Range of $ f(x)=\ln(x+\sqrt{x^2+1}) $

Question

Find the range of $ f(x)=\ln(x+\sqrt{x^2+1}) $

We already know that the domain of $f$ is $\mathbb{R}$ so to find the range of $f$ we solve $y=f(x)$ in terms of $x$ and we try to limit the values of $y$.

$y=f(x) \Rightarrow y=\ln(x+\sqrt{x^2+1}) \Rightarrow e^y=x+\sqrt{x^2+1} \Rightarrow e^y-x=\sqrt{x^2+1}$

But we know that $\sqrt{x^2+1} > 0 \Rightarrow e^y-x>0 \Rightarrow e^y>x\quad (1)$

Then by squaring both sides we get $e^{2y}-2xe^y+x^2=x^2+1 \Rightarrow x=\dfrac{e^y-e^{-y}}{2}$

We know that $x \in \mathbb{R} \Rightarrow \dfrac{e^y-e^{-y}}{2}\in \mathbb{R}$ which does not provide any limitation for $y$.

Does $(1)$ provide any limitation for $y$? if not why?

I understand that $g(x)=\dfrac{e^x-e^{-x}}{2}$ has $\mathbb{R}$ as its domain and $g$ is essentially the inverse function of $f$ but I dont know how to formally show that the range of $f$ is $\mathbb{R}$

Answer 1

You can easily evaluate $$ \lim_{x\to\infty}f(x)=\infty $$ but also, with $x=-t$, $$ \lim_{x\to-\infty}f(x)= \lim_{t\to\infty}\ln(-t+\sqrt{t^2+1})= \lim_{t\to\infty}\ln\frac{1}{t+\sqrt{t^2+1}}=-\infty $$ The intermediate value theorem ends the task.

---

Without calculus, one can find the inverse function: if $y=\ln(x+\sqrt{x^2+1})$, then \begin{align} e^y&=x+\sqrt{x^2+1}, \\ e^{-y}&=\frac{1}{\sqrt{x^2+1}+x}=\frac{\sqrt{x^2+1}-x}{x^2+1-x^2}= \sqrt{x^2+1}-x \end{align} and so $$ 2x=e^{y}-e^{-y} $$ which is usually written $x=\sinh y$.

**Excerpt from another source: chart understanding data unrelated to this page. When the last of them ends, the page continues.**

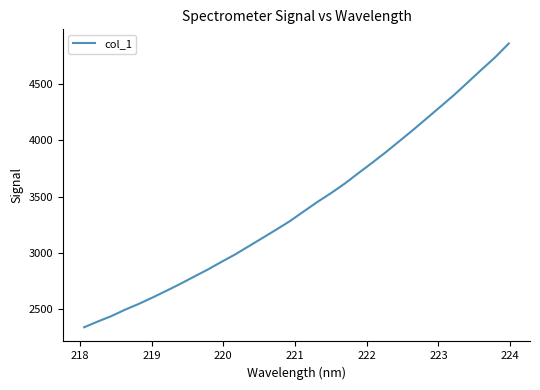

What is the minimum value shown in the chart?

2340.2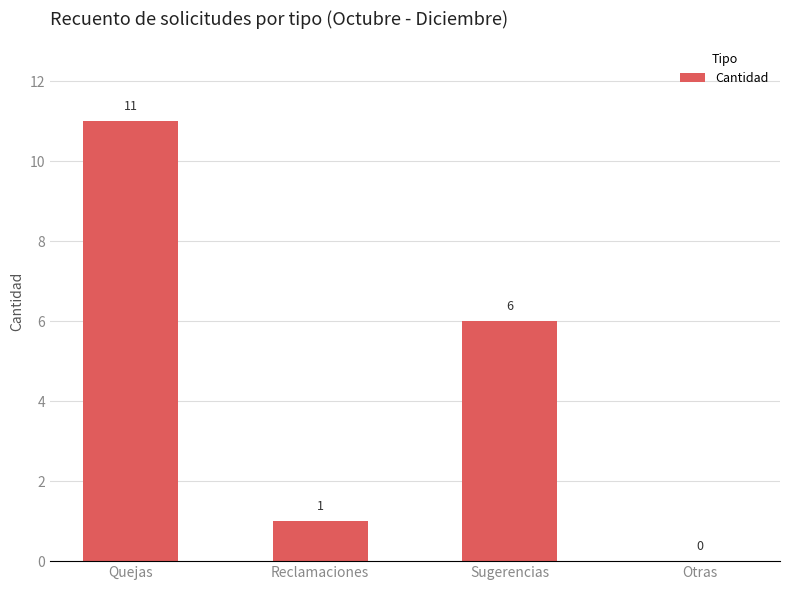

What is the greatest value displayed?

11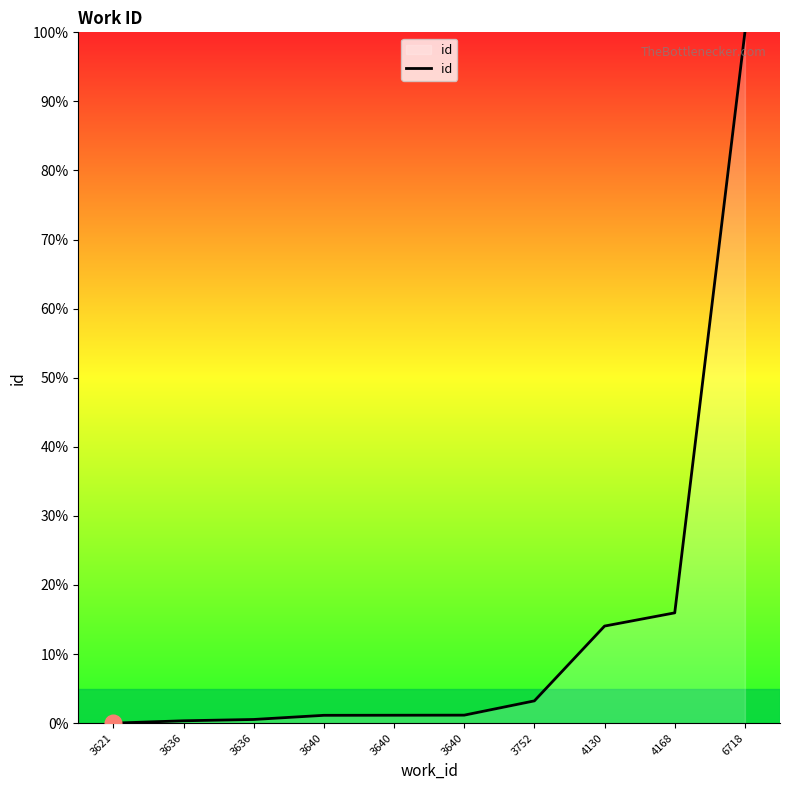

Is it true that the value at 3752 is 3.2?

True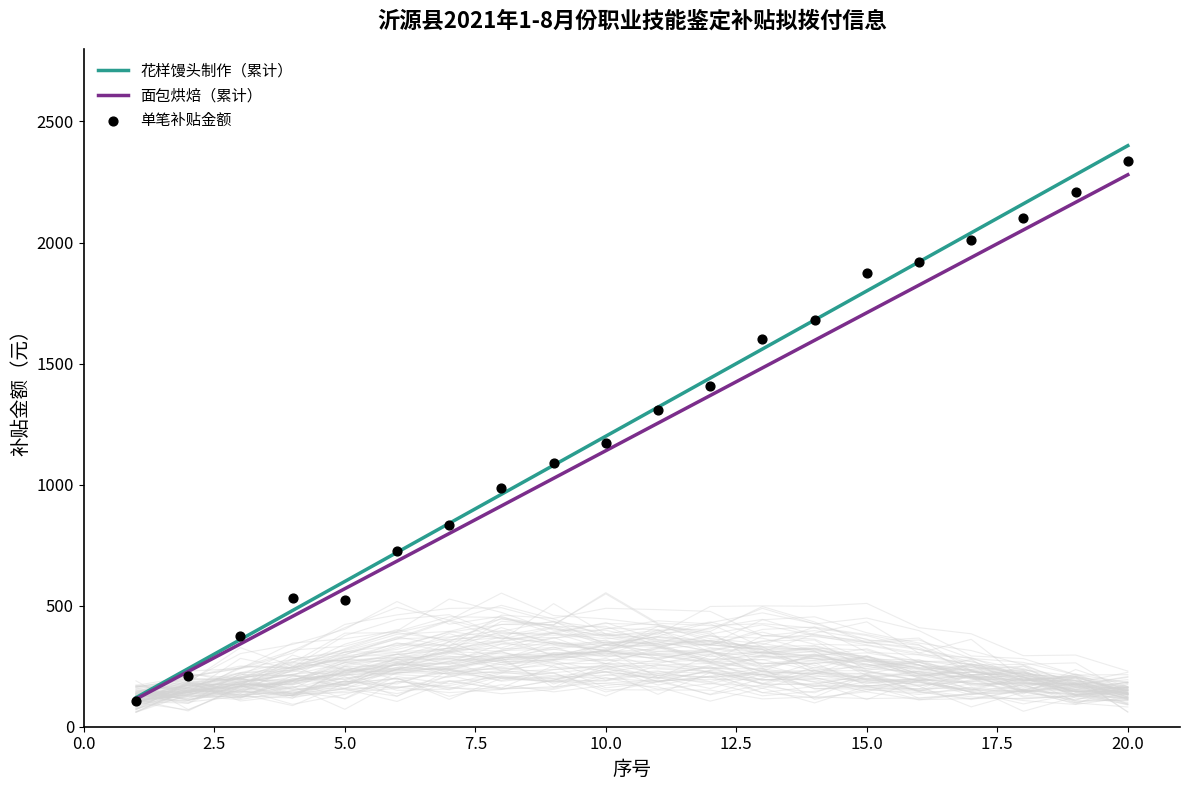

What are all the series names shown in the legend?

花样馒头制作（累计）, 面包烘焙（累计）, 单笔补贴金额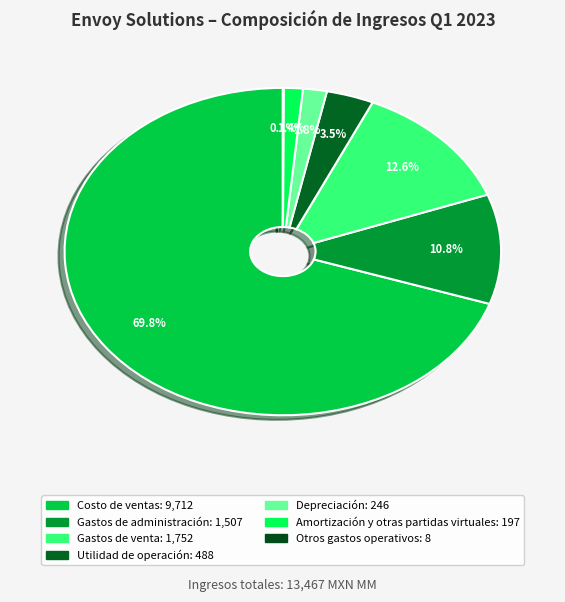

What is the change in value from Gastos de venta to Utilidad de operación?

-1264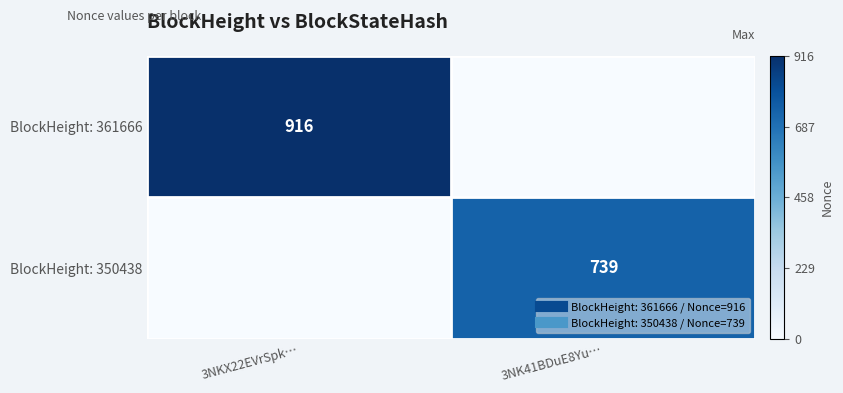

Count the BlockHeight: 361666 values in the range 0 to 916.

2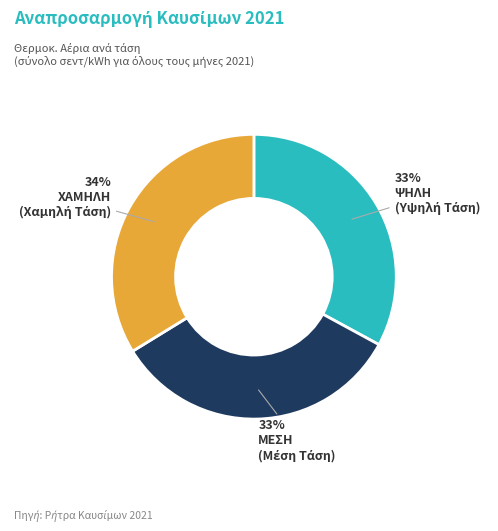

To the nearest percent, what is the difference between the largest and smallest slice percentages?

1%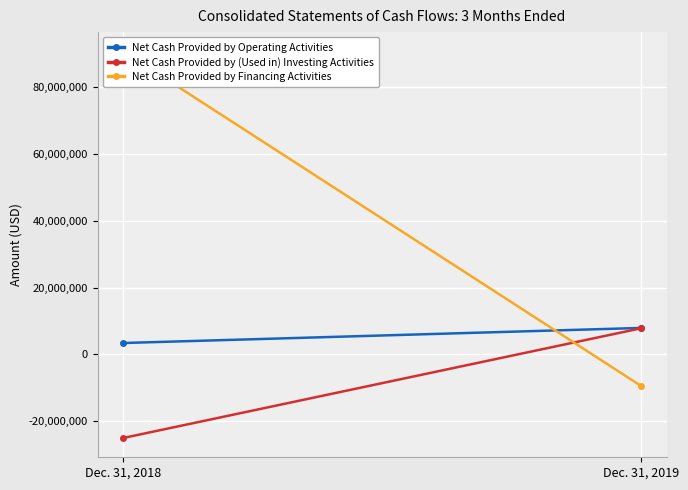

The Net Cash Provided by Operating Activities series shows 2565409 at Dec. 31, 2019. True or false?

False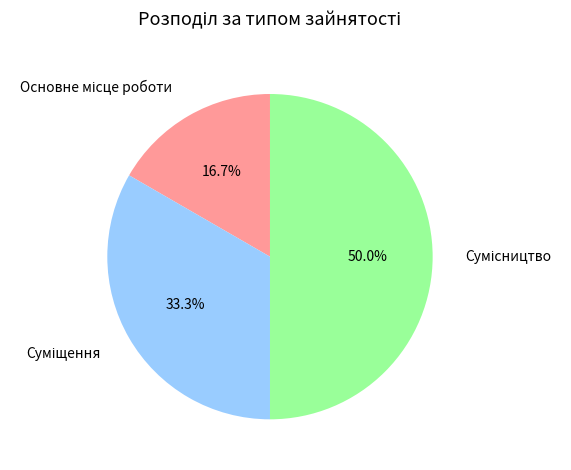

Is it true that Сумісництво is 50% of the pie?

True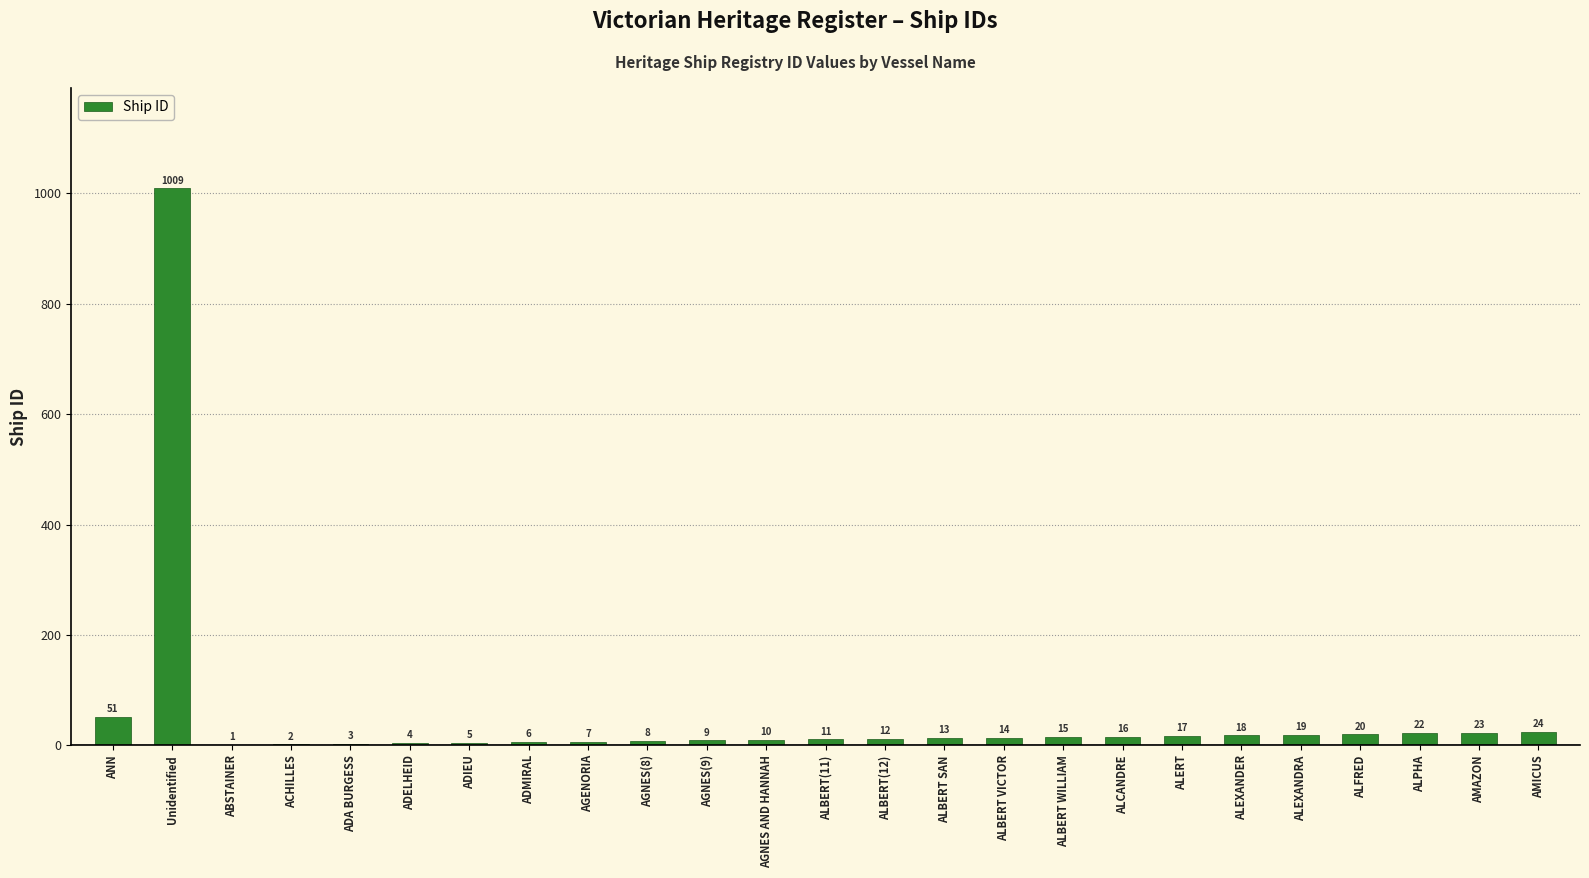

What is the maximum value shown in the chart?

1009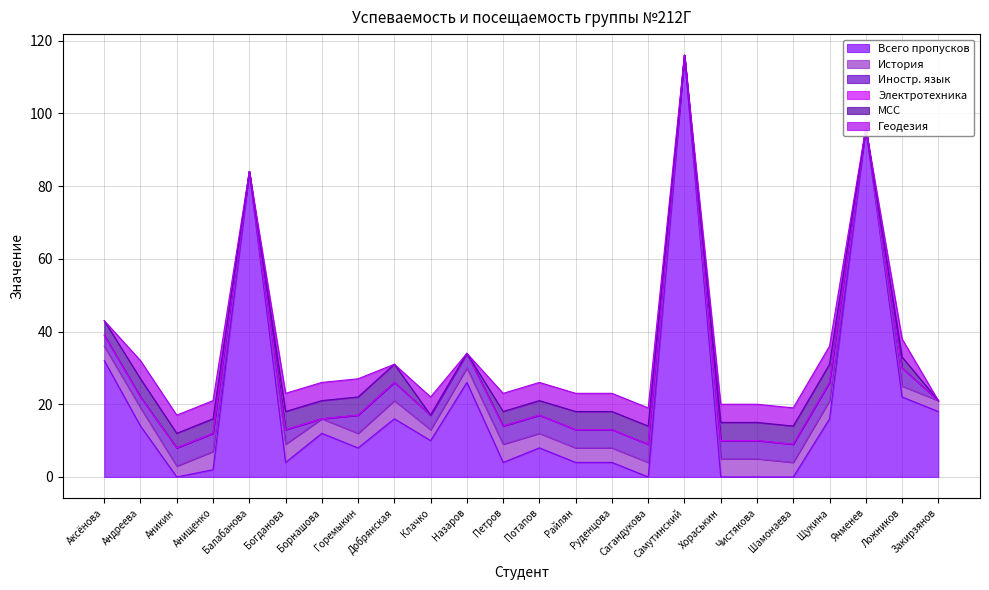

What are all the series names shown in the legend?

Всего пропусков, История, Иностр. язык, Электротехника, МСС, Геодезия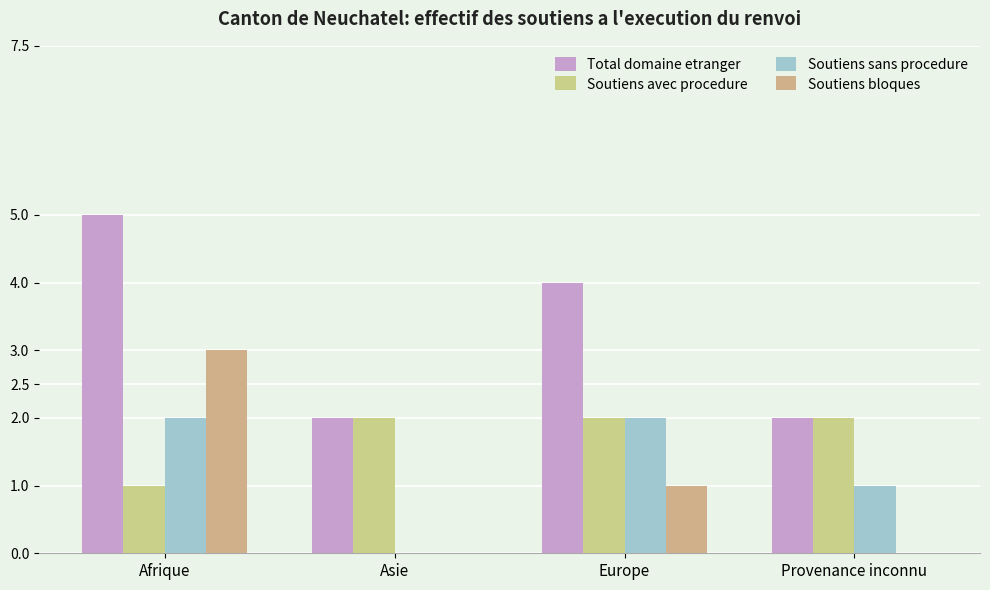

Is it true that Soutiens sans procedure equals 3 at Afrique?

False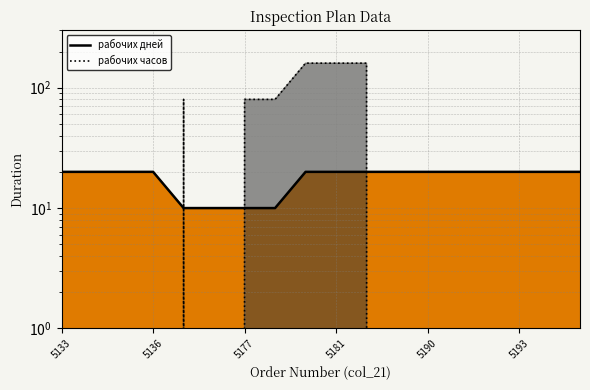

What is the greatest value displayed?

160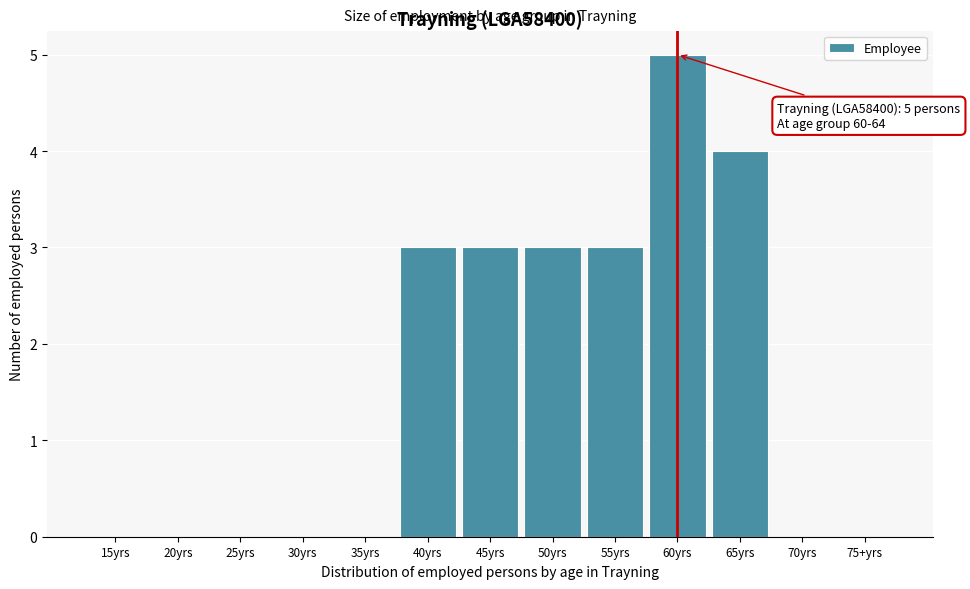

Reading left to right, transcribe all the data shown in this chart.

15yrs=0	20yrs=0	25yrs=0	30yrs=0	35yrs=0	40yrs=3	45yrs=3	50yrs=3	55yrs=3	60yrs=5	65yrs=4	70yrs=0	75+yrs=0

Now this function is defined with no restriction on $y$: $$ g(y)=\frac{e^{y}-e^{-y}}{2}=\sinh y $$ This precisely means that the range of $f$ is $\mathbb{R}$.

Answer 2

The domain of a function is the set of input or argument values for which the function is real and defined. Solving $$x+\sqrt{x^2+1}>0$$ it is true $\forall x\in \mathbb{R}$. The function has no undefined points nor domain constraints. Therefore, the domain of $f$ is $\mathbb{R}$. For the range you should find the codomain=range. In fact if a function $f(x)$ is mapping $x\mapsto y$, then the inverse function of $f(x)$ maps $y$ back to $x$.

If

$$x=\ln \left(y+\sqrt{y^2+1}\right), \quad x\leftrightarrow y$$

solving to $x$ we have

$$\ln \left(e^x\right)=\ln \left(y+\sqrt{y^2+1}\right)$$ hence for the propriety $\log _b\left(f\left(x\right)\right)=\log _b\left(g\left(x\right)\right)\quad \Rightarrow \quad f\left(x\right)=g\left(x\right)$, we have

$$e^x=y+\sqrt{y^2+1}$$

After squaring

$$e^{2x}=y^2+2y\sqrt{y^2+1}+y^2+1$$ $$e^{2x}-1=\color{red}{2y^2+2y\sqrt{y^2+1}}=2y(y+\sqrt{y^2+1}) \tag{*}$$

Hence being $x=\ln \left(y+\sqrt{y^2+1}\right)\rightarrow y+\sqrt{y^2+1}=e^x$ we have

$$y=\frac{1}{2}e^{-x}\left(e^{2x}-1\right)$$ and the domain of this function (i.e. range) is $\mathbb R$.